_À faire 1:_ Filtrez la liste en recopiant chaque ligne qui contient la chaîne « Показати ». Respectez les majuscules et les minuscules.
_À faire 2:_ Prolongez l'extrait sur la procédure d'insolvabilité en reprenant juste après sa dernière phrase.

_Extrait fourni:_
──────────
11      Selon la juridiction de renvoi, dans l’hypothèse où l’action litigieuse entre dans le champ d’application matériel de l’article 3, paragraphe 1, du règlement n° 1346/2000, il convient de répondre à la question de savoir si cette disposition s’applique également au cas où la procédure d’insolvabilité aurait été ouverte dans un État membre alors que le domicile ou le siège statutaire du défendeur serait situé dans un État tiers, comme en l’espèce la Confédération suisse. En effet, la Confédération suisse, tout en étant partie contractante à la convention de Lugano II, ne serait pas liée par ce règlement.

12      Dans l’hypothèse où la Cour parviendrait à la conclusion selon laquelle l’article 3, paragraphe 1, du règlement n° 1346/2000 n’est pas applicable dans un cas tel que celui en cause au principal, la juridiction de renvoi se pose la question de savoir si le litige au principal entre dans le champ d’application matériel de l’article 1er, paragraphe 2, sous b), de la convention de Lugano II. En effet, aux termes de cette disposition, seraient exclus de l’application de cette convention les «faillites, concordats et autres procédures analogues».

13      Dans ces conditions, le Landgericht Darmstadt a décidé de surseoir à statuer et de poser à la Cour les questions préjudicielles suivantes:

«1)      Les juridictions de l’État membre sur le territoire duquel a été ouverte la procédure d’insolvabilité portant sur le patrimoine de la débitrice sont-elles compétentes pour connaître d’une action du curateur à la faillite dirigée contre le gérant de la débitrice en remboursement de paiements effectués après la survenance de l’insolvabilité de la société ou après la constatation du surendettement de celle-ci?

2)      La juridiction de l’État membre sur le territoire duquel a été ouverte la procédure d’insolvabilité portant sur le patrimoine de la débitrice est-elle compétente pour connaître d’une action du curateur à la faillite dirigée contre le gérant de la débitrice en remboursement de paiements effectués après la survenance de l’insolvabilité de la société ou après la constatation du surendettement de celle-ci, lorsque le gérant a son domicile non pas dans un autre État membre[...], mais dans un État partie à la convention de Lugano II?

3)      L’action mentionnée dans la première question relève-t-elle de l’article 3, paragraphe 1, du règlement n° 1346/2000?

4)      Si l’action mentionnée dans la première question n’entre pas dans le champ d’application de l’article 3, paragraphe 1, du règlement n° 1346/2000 ou si la compétence de la juridiction ne s’étend pas à cet égard à un gérant domicilié dans un État partie à la convention de Lugano II: s’agit-il alors d’une affaire de faillite au sens de l’article 1er, paragraphe 2, sous b), de la convention de Lugano II?

5)      En cas de réponse affirmative à la quatrième question:

a)      La juridiction de l’État membre dans lequel la débitrice a son siège est‑elle compétente pour connaître d’une action telle que celle mentionnée dans la première question en vertu de l’article 5, point 1, sous a), de la convention de Lugano II?

i)      L’action mentionnée dans la première question relève-t-elle de la matière contractuelle au sens de l’article 5, point 1, sous a), de la convention de Lugano II?

ii)      L’action mentionnée dans la première question est-elle fondée sur un contrat de fourniture de services au sens de l’article 5, point 1, sous b), de la convention de Lugano II?
──────────
_Liste fournie:_
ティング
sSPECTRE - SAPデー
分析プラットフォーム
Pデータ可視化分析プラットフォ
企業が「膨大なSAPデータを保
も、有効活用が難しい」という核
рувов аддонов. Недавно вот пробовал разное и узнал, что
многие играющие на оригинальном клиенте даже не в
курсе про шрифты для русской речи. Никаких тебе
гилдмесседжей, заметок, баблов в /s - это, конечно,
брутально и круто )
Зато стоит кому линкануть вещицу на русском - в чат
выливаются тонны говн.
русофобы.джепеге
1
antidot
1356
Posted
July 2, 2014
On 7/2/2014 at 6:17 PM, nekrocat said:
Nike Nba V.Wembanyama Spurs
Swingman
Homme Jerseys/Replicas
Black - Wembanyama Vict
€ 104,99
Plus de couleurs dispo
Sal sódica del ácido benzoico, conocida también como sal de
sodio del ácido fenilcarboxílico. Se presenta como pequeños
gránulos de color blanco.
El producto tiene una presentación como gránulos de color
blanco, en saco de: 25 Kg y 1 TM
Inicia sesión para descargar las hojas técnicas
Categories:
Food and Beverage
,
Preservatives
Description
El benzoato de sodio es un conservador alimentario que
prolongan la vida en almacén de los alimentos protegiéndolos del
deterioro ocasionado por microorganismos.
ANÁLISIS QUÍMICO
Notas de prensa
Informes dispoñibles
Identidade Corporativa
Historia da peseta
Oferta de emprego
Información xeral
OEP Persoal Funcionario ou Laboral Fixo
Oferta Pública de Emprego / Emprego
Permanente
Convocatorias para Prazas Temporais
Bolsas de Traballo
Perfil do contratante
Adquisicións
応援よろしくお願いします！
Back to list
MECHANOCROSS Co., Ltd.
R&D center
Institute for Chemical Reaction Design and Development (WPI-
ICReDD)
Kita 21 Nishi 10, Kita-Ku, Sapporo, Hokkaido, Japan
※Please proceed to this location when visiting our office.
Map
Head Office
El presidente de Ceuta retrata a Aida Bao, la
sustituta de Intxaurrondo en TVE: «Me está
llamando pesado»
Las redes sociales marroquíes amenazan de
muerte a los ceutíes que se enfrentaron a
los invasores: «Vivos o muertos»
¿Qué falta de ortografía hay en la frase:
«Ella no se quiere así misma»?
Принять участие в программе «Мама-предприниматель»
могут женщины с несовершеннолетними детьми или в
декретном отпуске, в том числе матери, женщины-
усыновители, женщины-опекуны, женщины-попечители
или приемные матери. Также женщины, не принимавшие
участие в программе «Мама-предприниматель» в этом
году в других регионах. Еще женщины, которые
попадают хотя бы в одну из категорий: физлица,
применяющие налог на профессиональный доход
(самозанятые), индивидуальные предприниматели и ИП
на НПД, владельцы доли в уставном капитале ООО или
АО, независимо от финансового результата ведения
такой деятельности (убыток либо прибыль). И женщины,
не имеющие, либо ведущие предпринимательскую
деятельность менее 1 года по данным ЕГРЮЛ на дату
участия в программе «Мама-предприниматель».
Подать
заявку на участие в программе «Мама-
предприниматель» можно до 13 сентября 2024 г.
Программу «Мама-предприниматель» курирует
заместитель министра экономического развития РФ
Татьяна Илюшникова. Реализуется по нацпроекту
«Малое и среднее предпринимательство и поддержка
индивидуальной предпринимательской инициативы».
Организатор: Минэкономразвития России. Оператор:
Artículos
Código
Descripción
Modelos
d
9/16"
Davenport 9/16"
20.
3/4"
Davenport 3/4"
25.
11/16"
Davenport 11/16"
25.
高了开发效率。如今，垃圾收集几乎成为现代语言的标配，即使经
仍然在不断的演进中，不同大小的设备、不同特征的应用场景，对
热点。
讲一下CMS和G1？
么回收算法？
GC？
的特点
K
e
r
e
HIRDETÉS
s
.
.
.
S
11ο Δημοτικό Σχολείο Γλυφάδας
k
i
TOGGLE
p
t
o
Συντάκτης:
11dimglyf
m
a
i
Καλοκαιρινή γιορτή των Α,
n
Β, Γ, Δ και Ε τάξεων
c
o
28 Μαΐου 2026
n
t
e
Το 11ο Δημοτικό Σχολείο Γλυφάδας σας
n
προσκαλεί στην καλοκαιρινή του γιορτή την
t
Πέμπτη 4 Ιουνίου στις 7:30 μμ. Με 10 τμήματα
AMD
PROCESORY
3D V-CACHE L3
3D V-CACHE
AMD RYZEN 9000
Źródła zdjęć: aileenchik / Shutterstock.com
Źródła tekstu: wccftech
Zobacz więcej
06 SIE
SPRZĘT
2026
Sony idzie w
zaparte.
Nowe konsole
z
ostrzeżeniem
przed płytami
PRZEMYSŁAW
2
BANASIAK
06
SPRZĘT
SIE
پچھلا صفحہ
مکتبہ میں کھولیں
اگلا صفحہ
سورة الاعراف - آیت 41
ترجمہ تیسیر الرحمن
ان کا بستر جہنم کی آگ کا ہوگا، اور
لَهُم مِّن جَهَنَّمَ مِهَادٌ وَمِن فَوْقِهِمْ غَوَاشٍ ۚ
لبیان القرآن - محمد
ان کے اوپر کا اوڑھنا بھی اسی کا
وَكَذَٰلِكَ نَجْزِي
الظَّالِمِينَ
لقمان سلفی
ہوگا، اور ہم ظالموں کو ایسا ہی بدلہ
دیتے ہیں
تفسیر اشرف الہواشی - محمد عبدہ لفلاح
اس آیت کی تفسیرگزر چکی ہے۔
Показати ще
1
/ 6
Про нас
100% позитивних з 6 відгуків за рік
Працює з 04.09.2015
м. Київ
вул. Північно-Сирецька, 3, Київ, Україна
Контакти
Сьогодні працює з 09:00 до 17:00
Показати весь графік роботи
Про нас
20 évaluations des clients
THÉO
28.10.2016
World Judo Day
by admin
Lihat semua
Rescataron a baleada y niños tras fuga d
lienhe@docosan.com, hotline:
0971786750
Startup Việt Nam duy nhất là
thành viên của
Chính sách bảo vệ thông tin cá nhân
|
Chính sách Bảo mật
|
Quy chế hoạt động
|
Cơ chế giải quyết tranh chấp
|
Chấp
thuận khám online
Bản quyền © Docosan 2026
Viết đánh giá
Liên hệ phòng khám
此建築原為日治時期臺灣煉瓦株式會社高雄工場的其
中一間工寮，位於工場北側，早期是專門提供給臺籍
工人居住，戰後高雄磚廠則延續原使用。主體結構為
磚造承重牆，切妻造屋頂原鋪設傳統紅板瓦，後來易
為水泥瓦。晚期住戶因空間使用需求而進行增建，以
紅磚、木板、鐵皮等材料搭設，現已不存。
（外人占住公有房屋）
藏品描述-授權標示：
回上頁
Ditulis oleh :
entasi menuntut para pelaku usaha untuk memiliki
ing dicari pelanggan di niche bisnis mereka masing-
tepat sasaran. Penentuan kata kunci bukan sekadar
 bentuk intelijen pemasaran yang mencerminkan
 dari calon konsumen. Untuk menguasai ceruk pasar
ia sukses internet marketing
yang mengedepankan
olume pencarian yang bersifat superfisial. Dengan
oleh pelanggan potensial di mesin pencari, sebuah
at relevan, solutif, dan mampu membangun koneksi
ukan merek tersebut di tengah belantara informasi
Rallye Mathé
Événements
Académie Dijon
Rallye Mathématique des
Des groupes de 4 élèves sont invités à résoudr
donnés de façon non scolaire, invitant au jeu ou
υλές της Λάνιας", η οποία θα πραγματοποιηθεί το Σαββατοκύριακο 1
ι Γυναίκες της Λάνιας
──────────
_Résultat 1:_
Показати ще
Показати весь графік роботи

_Résultat 2:_
b)      L’action mentionnée dans la première question relève-t-elle de la matière délictuelle ou quasi délictuelle au sens de l’article 5, point 3, de la convention de Lugano II?»

 

 Sur les questions préjudicielles

 

 Sur les première et troisième questions

14      Par ses première et troisième questions, qu’il convient d’examiner ensemble, la juridiction de renvoi demande, en substance, si l’article 3, paragraphe 1, du règlement n° 1346/2000 doit être interprété en ce sens que les juridictions de l’État membre sur le territoire duquel a été ouverte une procédure d’insolvabilité portant sur le patrimoine d’une société sont compétentes, sur le fondement de cette disposition, pour connaître d’une action, telle que celle en cause au principal, du curateur à la faillite de cette société dirigée contre le gérant de ladite société et tendant au remboursement de paiements effectués après la survenance de l’insolvabilité de la même société ou après la constatation du surendettement de celle-ci.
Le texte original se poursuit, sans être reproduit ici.